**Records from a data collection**

◇ ◇ ◇ ◇ ◇ ◇ ◇

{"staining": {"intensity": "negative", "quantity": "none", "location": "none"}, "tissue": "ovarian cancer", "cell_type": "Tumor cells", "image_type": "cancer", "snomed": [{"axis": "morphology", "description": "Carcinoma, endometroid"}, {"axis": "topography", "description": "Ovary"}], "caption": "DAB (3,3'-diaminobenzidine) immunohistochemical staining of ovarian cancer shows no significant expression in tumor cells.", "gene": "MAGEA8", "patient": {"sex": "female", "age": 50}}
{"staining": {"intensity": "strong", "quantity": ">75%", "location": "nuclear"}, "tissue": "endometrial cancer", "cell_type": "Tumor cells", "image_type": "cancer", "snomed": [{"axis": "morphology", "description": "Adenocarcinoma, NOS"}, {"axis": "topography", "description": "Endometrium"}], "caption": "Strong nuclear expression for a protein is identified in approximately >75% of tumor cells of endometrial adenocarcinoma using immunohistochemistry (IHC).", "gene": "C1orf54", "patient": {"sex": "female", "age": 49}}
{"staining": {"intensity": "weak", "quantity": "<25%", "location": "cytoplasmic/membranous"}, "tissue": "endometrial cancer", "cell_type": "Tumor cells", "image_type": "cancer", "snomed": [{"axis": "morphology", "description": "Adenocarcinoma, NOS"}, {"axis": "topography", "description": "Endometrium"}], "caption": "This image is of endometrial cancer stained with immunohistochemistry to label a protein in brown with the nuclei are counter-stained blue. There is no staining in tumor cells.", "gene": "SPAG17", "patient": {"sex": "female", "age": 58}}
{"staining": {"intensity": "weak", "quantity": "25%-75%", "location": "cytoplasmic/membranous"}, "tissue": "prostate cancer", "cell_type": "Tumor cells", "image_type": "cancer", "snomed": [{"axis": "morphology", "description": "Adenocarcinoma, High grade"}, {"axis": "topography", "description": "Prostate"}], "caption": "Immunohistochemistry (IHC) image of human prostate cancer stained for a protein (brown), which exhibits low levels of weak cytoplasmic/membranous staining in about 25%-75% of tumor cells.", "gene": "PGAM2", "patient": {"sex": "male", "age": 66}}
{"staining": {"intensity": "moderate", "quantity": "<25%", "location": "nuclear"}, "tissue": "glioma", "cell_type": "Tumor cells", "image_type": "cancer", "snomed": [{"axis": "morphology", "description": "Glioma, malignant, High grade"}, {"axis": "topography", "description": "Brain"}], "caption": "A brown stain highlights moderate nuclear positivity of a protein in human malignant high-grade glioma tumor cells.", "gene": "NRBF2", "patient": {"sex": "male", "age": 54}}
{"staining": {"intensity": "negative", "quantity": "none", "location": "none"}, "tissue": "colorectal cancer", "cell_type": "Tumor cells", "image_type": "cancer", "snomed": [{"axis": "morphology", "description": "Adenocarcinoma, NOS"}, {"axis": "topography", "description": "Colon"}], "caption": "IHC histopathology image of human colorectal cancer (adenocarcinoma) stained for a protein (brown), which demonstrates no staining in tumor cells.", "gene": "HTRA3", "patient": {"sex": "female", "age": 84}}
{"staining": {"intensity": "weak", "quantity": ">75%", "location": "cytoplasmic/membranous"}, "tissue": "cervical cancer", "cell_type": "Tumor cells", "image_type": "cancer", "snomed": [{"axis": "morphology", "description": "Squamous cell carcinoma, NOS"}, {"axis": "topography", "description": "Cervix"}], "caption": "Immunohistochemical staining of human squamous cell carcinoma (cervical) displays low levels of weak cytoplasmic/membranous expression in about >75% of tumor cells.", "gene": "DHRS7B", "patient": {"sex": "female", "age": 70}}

◇ ◇ ◇ ◇ ◇ ◇ ◇

**Task details**
Return all of the data above, keeping every line exactly as it appears.

**Exercise response**
{"staining": {"intensity": "negative", "quantity": "none", "location": "none"}, "tissue": "ovarian cancer", "cell_type": "Tumor cells", "image_type": "cancer", "snomed": [{"axis": "morphology", "description": "Carcinoma, endometroid"}, {"axis": "topography", "description": "Ovary"}], "caption": "DAB (3,3'-diaminobenzidine) immunohistochemical staining of ovarian cancer shows no significant expression in tumor cells.", "gene": "MAGEA8", "patient": {"sex": "female", "age": 50}}
{"staining": {"intensity": "strong", "quantity": ">75%", "location": "nuclear"}, "tissue": "endometrial cancer", "cell_type": "Tumor cells", "image_type": "cancer", "snomed": [{"axis": "morphology", "description": "Adenocarcinoma, NOS"}, {"axis": "topography", "description": "Endometrium"}], "caption": "Strong nuclear expression for a protein is identified in approximately >75% of tumor cells of endometrial adenocarcinoma using immunohistochemistry (IHC).", "gene": "C1orf54", "patient": {"sex": "female", "age": 49}}
{"staining": {"intensity": "weak", "quantity": "<25%", "location": "cytoplasmic/membranous"}, "tissue": "endometrial cancer", "cell_type": "Tumor cells", "image_type": "cancer", "snomed": [{"axis": "morphology", "description": "Adenocarcinoma, NOS"}, {"axis": "topography", "description": "Endometrium"}], "caption": "This image is of endometrial cancer stained with immunohistochemistry to label a protein in brown with the nuclei are counter-stained blue. There is no staining in tumor cells.", "gene": "SPAG17", "patient": {"sex": "female", "age": 58}}
{"staining": {"intensity": "weak", "quantity": "25%-75%", "location": "cytoplasmic/membranous"}, "tissue": "prostate cancer", "cell_type": "Tumor cells", "image_type": "cancer", "snomed": [{"axis": "morphology", "description": "Adenocarcinoma, High grade"}, {"axis": "topography", "description": "Prostate"}], "caption": "Immunohistochemistry (IHC) image of human prostate cancer stained for a protein (brown), which exhibits low levels of weak cytoplasmic/membranous staining in about 25%-75% of tumor cells.", "gene": "PGAM2", "patient": {"sex": "male", "age": 66}}
{"staining": {"intensity": "moderate", "quantity": "<25%", "location": "nuclear"}, "tissue": "glioma", "cell_type": "Tumor cells", "image_type": "cancer", "snomed": [{"axis": "morphology", "description": "Glioma, malignant, High grade"}, {"axis": "topography", "description": "Brain"}], "caption": "A brown stain highlights moderate nuclear positivity of a protein in human malignant high-grade glioma tumor cells.", "gene": "NRBF2", "patient": {"sex": "male", "age": 54}}
{"staining": {"intensity": "negative", "quantity": "none", "location": "none"}, "tissue": "colorectal cancer", "cell_type": "Tumor cells", "image_type": "cancer", "snomed": [{"axis": "morphology", "description": "Adenocarcinoma, NOS"}, {"axis": "topography", "description": "Colon"}], "caption": "IHC histopathology image of human colorectal cancer (adenocarcinoma) stained for a protein (brown), which demonstrates no staining in tumor cells.", "gene": "HTRA3", "patient": {"sex": "female", "age": 84}}
{"staining": {"intensity": "weak", "quantity": ">75%", "location": "cytoplasmic/membranous"}, "tissue": "cervical cancer", "cell_type": "Tumor cells", "image_type": "cancer", "snomed": [{"axis": "morphology", "description": "Squamous cell carcinoma, NOS"}, {"axis": "topography", "description": "Cervix"}], "caption": "Immunohistochemical staining of human squamous cell carcinoma (cervical) displays low levels of weak cytoplasmic/membranous expression in about >75% of tumor cells.", "gene": "DHRS7B", "patient": {"sex": "female", "age": 70}}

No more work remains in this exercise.